Quotes
Jenny Odell
The most-loved lines from Jenny Odell, drawn from 1 book in the library.
“Doing nothing is not idleness. It is refusal to let extraction define the shape of a life.”
Odell reframes stillness as resistance. The point is not to become passive, but to stop donating every spare moment to systems that convert attention into revenue.
“Attention becomes political when it returns to place.”
The book keeps pulling the reader from abstract productivity culture into parks, birds, neighbors, public space, and local histories. Attention is not just personal focus; it is how we become available to the commons.
“The opposite of the attention economy is not silence. It is contact.”
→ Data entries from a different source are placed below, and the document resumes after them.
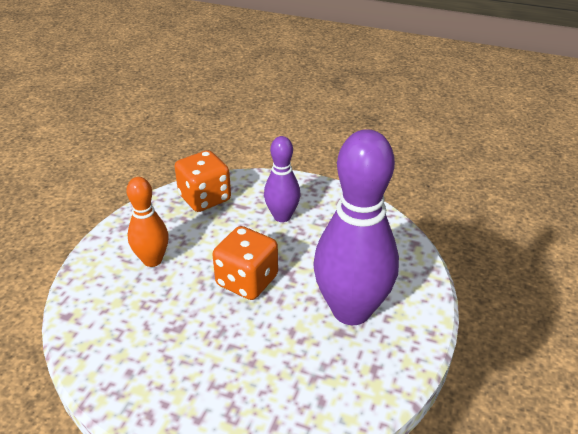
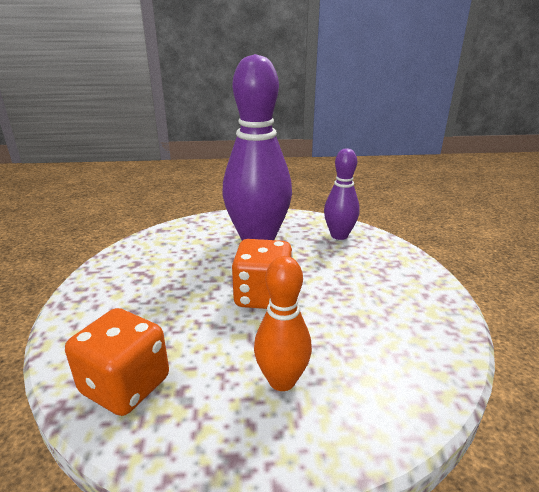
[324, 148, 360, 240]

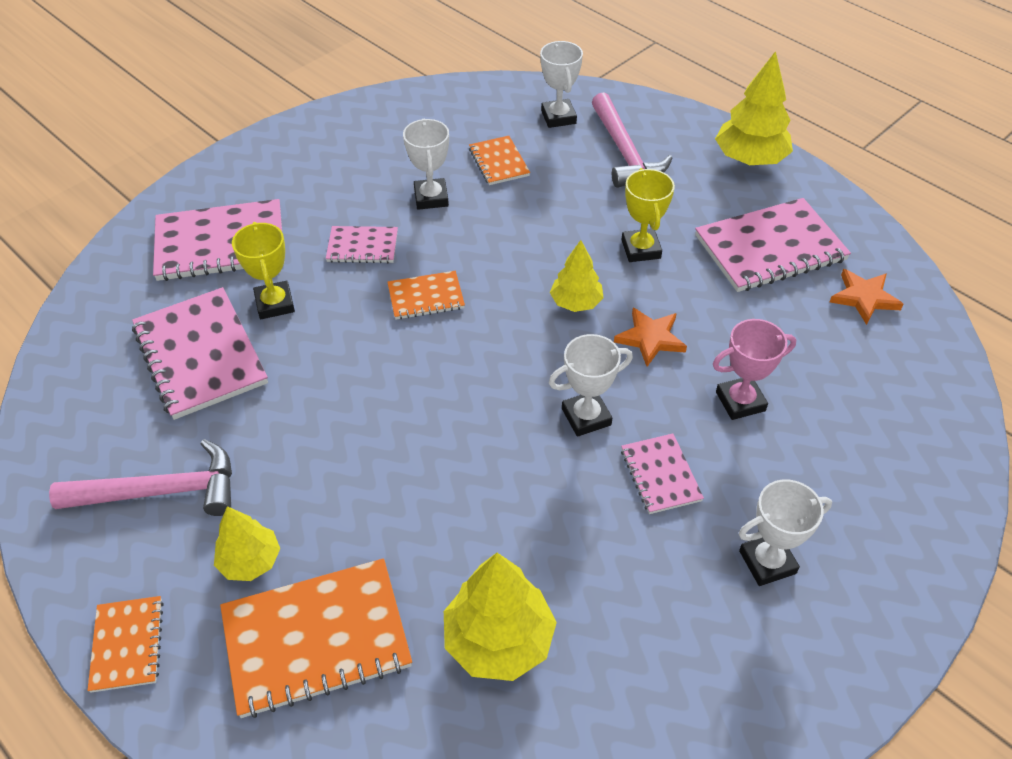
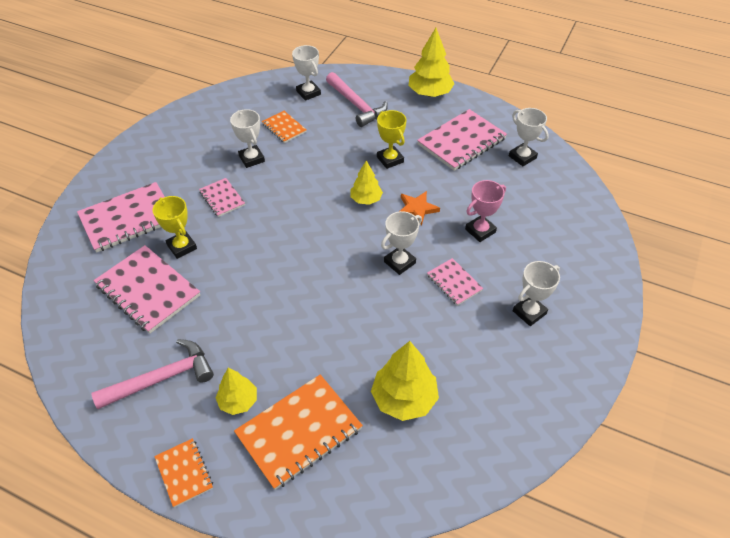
[199, 178, 245, 217]
[509, 108, 549, 166]
[387, 271, 465, 320] (first image)

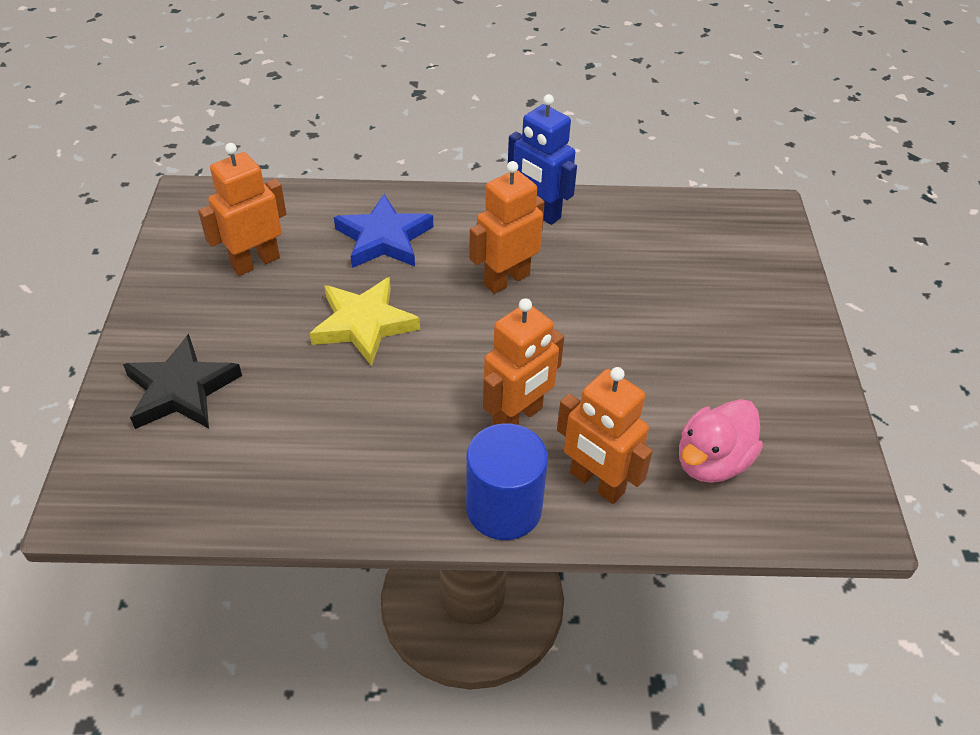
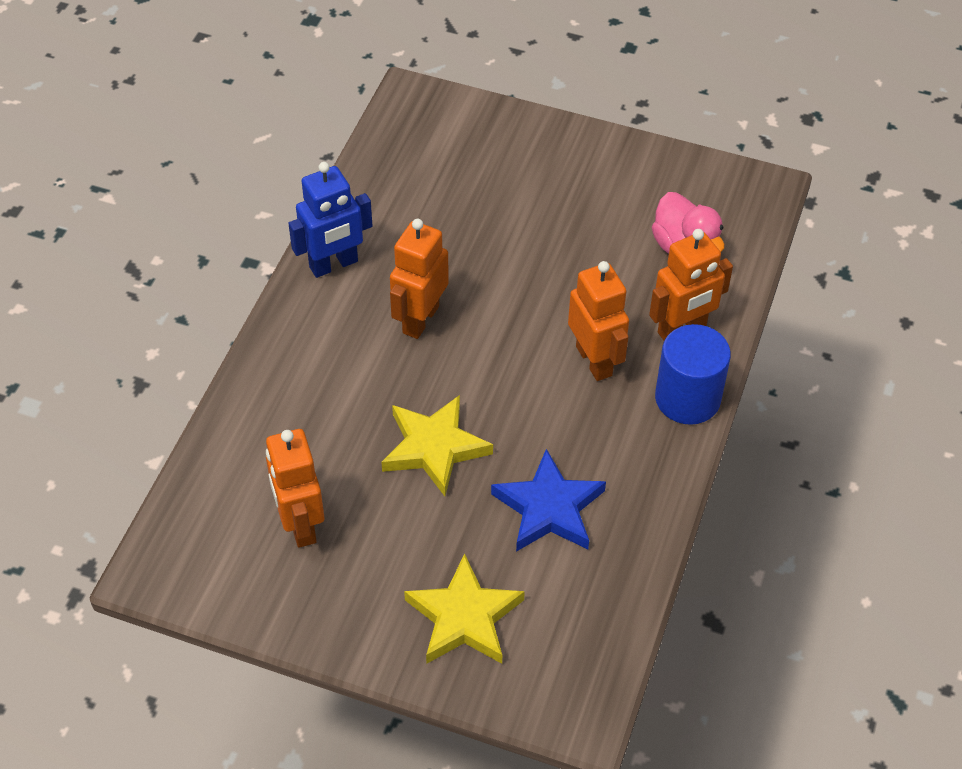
[390, 219, 449, 339]
[491, 449, 606, 552]
[404, 553, 525, 664]

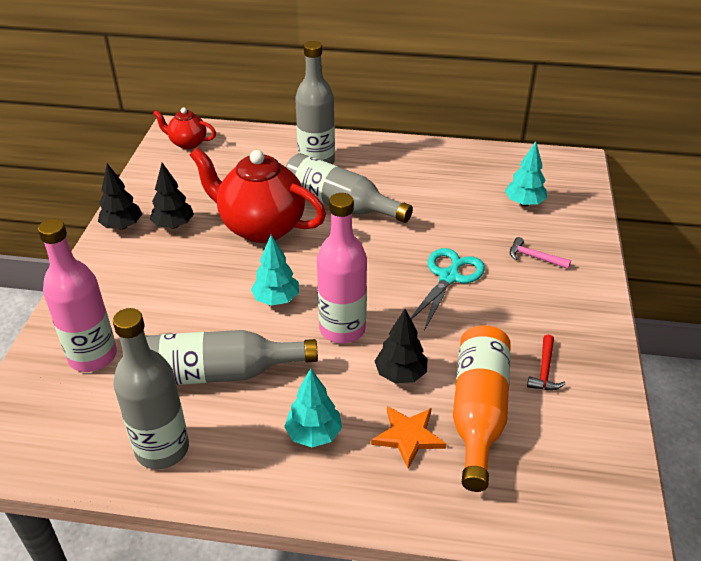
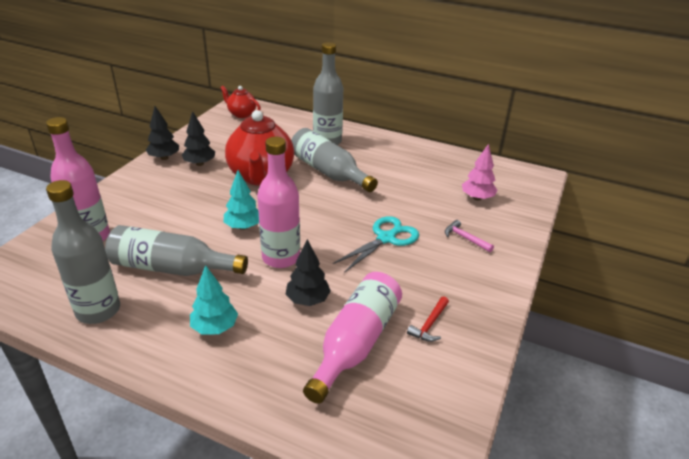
[462, 144, 497, 201]
[225, 110, 294, 186]
[303, 272, 402, 404]
[371, 406, 446, 469] (first image)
Odell is not asking for disappearance. She is asking for richer perception: the kind that notices ecosystems, maintenance, interdependence, and people who do not fit inside a feed.
“Usefulness is too small a measure for being alive.”
The book challenges the moral pressure to make every activity productive, brandable, or improving. Some experiences matter because they restore perception, dignity, and relation.
“A good refusal needs somewhere better for attention to go.”
Deleting an app or declining a demand is only the first move. The deeper practice is re-entry: into local landscapes, friendships, public life, craft, and forms of care that cannot be optimized.
“Boredom is a doorway when it is not immediately patched with a screen.”
Odell treats empty time as a perceptual threshold. If you can stay with it, the world starts generating signals that the feed was too loud to let through.